Records from a data collection:
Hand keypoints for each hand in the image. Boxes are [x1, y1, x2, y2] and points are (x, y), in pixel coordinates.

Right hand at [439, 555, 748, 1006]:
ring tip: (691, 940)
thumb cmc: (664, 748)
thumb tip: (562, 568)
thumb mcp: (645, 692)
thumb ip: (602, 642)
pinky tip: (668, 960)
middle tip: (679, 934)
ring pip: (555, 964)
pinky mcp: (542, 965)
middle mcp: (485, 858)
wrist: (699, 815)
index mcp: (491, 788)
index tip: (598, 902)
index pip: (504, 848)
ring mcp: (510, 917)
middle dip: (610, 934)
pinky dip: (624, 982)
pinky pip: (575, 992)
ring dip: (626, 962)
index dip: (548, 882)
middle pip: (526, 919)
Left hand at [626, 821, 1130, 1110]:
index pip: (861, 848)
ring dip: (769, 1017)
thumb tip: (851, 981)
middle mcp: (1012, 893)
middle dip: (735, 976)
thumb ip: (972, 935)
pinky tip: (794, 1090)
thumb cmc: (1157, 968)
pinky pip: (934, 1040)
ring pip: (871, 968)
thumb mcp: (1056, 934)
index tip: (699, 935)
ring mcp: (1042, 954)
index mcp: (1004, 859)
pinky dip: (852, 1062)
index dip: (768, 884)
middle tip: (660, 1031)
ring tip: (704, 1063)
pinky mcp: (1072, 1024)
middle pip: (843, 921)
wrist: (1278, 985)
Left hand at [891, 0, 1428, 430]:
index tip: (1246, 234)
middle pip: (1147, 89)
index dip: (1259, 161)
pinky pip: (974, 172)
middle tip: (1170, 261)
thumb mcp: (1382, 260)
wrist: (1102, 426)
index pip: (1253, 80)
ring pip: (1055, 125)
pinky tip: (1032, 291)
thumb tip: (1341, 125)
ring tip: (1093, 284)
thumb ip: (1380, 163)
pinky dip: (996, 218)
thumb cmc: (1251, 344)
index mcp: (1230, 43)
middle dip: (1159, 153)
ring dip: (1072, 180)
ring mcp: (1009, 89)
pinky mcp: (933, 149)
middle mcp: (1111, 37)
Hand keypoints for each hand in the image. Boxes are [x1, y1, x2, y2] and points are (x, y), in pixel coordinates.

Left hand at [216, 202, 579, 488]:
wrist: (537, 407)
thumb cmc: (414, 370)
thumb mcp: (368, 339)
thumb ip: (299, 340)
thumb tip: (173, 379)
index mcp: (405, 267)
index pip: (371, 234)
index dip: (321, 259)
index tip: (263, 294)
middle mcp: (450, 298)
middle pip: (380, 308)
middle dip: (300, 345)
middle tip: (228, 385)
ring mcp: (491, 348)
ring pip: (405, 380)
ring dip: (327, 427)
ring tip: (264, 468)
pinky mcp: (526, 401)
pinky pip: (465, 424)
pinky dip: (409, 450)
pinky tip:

Exercise description: An exact, complete copy of the lines above from the one with "index mcp: (491, 788)" through the one with "middle pip: (526, 919)" is the whole answer.

Expected answer:
index mcp: (491, 788)
index tip: (598, 902)
index pip: (504, 848)
ring mcp: (510, 917)
middle dip: (610, 934)
pinky dip: (624, 982)
pinky pip: (575, 992)
ring dip: (626, 962)
index dip: (548, 882)
middle pip: (526, 919)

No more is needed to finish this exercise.